Inaccurate MDS Coding for Daily Use of Alarms
Penalty
Summary
The facility failed to ensure an accurate Minimum Data Set (MDS) assessment for one resident, resulting in the transmission of inaccurate clinical data to CMS. The resident had dementia, a history of falls, and severe cognitive impairment, and required partial to moderate staff assistance for transfers. A physician order dated 4/30/2024 directed staff to apply both a wheelchair and bed alarm to alert staff when the resident attempted to get up without assistance. The Medication Administration Record for the entire month of December 2025 documented daily use of both a wheelchair and bed alarm for this resident. Despite this, the MDS dated [DATE] did not indicate the resident’s daily use of a bed or wheelchair alarm. During interview, the MDS Assistant stated that MDS coding for alarms is based on the previous seven days of alarm use and confirmed that the resident had used alarms daily during that seven-day lookback period.
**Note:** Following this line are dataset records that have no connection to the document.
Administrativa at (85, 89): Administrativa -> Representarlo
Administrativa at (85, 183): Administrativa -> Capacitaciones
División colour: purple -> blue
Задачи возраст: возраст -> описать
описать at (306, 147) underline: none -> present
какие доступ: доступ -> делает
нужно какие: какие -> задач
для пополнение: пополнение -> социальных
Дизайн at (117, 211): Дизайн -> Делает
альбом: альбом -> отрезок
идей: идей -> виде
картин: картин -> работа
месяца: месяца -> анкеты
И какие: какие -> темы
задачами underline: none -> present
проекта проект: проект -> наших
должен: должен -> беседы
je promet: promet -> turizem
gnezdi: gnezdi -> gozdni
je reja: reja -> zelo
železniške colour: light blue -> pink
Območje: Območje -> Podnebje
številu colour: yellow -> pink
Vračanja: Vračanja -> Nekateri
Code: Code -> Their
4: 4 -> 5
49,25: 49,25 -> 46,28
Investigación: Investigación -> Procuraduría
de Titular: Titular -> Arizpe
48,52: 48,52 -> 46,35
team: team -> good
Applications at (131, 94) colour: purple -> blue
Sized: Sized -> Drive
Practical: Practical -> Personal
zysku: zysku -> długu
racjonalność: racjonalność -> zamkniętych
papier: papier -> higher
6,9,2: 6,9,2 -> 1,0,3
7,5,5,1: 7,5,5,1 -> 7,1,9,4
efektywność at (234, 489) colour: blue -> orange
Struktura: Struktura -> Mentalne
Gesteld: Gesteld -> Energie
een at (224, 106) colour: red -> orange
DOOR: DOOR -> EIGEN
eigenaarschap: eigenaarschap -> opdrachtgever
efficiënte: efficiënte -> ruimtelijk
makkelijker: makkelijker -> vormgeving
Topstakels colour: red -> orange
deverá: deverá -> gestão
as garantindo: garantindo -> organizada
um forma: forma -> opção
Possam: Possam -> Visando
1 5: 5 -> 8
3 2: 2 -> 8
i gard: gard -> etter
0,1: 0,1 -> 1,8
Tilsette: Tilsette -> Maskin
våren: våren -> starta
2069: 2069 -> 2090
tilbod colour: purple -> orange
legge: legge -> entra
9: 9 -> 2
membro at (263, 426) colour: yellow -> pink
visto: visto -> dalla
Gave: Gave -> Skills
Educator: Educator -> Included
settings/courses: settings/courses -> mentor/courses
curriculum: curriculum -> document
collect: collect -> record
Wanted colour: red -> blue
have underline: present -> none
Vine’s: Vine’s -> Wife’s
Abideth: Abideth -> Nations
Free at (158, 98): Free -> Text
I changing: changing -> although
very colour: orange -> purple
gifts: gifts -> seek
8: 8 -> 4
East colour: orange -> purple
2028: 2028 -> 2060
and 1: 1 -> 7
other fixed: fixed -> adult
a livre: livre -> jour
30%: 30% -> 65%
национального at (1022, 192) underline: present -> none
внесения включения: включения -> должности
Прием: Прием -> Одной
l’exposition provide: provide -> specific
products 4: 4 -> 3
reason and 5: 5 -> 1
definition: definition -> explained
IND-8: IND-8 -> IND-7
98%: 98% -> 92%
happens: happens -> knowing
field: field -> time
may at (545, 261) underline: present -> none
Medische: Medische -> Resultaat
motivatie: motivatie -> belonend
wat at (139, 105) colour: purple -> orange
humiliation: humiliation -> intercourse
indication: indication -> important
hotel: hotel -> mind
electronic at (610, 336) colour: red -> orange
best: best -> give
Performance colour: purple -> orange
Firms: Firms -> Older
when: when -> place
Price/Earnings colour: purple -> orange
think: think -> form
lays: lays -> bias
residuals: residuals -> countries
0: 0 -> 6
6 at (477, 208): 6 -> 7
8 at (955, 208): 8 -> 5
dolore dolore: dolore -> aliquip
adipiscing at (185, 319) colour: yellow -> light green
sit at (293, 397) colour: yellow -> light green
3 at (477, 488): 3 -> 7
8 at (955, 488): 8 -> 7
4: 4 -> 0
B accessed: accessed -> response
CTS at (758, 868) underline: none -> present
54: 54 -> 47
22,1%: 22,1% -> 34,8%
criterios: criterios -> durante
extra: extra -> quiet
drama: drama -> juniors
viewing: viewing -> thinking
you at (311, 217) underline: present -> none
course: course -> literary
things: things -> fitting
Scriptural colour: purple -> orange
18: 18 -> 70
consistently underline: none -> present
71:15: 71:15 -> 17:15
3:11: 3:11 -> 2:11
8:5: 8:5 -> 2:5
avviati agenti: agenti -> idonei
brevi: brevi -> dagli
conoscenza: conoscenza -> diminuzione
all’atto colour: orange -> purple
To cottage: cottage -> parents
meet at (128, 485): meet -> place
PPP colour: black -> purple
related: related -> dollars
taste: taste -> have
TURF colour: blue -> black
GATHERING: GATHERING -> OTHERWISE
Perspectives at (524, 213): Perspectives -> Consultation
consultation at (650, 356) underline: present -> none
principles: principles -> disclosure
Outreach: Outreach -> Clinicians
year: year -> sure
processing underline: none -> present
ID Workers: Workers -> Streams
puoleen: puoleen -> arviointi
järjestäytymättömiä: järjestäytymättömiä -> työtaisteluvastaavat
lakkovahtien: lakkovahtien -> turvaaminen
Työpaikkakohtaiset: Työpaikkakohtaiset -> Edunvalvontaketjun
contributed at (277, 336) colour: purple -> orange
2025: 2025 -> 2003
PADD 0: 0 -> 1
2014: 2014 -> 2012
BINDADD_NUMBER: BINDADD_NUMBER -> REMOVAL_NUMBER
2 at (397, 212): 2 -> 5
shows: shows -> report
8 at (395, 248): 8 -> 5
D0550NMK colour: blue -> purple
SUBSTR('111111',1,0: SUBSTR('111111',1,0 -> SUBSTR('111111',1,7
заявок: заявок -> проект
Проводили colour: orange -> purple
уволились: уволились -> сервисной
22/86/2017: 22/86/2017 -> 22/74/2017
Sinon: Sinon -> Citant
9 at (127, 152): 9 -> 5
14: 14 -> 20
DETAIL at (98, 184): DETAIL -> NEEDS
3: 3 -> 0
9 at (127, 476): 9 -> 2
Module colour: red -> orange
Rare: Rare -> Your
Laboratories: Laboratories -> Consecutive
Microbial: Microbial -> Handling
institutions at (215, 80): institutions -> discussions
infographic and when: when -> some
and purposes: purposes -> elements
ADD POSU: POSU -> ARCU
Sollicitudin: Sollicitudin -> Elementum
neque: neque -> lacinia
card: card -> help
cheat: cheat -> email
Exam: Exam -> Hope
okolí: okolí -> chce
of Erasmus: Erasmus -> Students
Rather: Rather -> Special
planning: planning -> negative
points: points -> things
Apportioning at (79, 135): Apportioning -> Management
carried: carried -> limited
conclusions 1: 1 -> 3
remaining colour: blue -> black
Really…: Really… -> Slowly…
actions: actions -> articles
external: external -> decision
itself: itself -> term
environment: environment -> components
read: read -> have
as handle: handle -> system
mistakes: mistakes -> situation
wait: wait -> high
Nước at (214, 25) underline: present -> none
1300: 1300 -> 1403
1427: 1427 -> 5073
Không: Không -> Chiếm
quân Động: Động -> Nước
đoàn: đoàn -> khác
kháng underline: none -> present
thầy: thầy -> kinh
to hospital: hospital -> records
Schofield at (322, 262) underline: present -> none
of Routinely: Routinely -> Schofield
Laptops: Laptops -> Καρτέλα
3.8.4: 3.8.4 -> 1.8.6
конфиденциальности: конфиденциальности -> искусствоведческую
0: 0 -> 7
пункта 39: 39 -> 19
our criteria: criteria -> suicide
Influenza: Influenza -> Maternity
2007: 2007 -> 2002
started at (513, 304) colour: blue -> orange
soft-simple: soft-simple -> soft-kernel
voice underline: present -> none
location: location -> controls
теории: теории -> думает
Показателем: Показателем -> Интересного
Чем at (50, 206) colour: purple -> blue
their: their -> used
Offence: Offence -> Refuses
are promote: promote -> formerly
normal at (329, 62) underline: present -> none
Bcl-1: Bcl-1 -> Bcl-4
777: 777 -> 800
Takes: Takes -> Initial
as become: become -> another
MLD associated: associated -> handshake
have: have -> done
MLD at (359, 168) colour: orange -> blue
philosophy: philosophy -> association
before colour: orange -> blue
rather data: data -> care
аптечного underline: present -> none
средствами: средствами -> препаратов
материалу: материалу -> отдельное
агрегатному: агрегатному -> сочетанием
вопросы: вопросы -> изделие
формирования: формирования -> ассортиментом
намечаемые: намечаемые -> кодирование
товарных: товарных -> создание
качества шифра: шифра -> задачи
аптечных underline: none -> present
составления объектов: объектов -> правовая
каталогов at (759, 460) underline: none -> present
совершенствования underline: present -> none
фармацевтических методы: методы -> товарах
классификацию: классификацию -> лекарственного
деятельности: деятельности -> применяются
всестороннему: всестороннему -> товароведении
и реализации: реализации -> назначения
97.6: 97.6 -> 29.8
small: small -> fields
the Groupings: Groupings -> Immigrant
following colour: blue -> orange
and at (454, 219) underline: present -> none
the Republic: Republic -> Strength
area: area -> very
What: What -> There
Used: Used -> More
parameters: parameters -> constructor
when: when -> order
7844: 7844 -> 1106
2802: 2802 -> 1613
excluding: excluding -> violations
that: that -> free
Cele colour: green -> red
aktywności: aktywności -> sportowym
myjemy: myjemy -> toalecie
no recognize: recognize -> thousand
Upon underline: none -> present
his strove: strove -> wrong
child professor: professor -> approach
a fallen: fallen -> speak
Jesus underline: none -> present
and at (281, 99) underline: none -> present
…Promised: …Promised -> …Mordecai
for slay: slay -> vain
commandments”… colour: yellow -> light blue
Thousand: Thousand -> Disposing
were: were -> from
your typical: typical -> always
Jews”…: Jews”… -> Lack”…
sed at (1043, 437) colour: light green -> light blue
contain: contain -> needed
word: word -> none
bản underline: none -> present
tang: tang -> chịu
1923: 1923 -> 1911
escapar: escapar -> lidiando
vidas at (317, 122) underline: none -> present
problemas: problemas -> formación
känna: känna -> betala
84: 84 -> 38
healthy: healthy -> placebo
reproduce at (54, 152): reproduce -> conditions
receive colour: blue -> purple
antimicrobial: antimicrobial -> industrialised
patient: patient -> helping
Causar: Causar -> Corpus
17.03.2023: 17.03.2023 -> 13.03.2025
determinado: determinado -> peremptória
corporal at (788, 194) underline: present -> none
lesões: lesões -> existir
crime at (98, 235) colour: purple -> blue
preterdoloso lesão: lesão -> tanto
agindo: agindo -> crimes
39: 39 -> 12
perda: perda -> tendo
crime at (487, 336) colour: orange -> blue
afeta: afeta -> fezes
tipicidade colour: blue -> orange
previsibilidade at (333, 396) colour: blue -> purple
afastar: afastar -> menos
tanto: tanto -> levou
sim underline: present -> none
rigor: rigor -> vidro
The MDS Assistant acknowledged that the MDS dated [DATE] was not accurate and stated that the MDS should accurately reflect the resident’s clinical condition and the care they received or required, and that alarms were considered a restraint whose use should be routinely reviewed. The facility’s MDS Coordinator Lead job description required that resident assessments present an accurate reflection of the resident, which was not met in this case.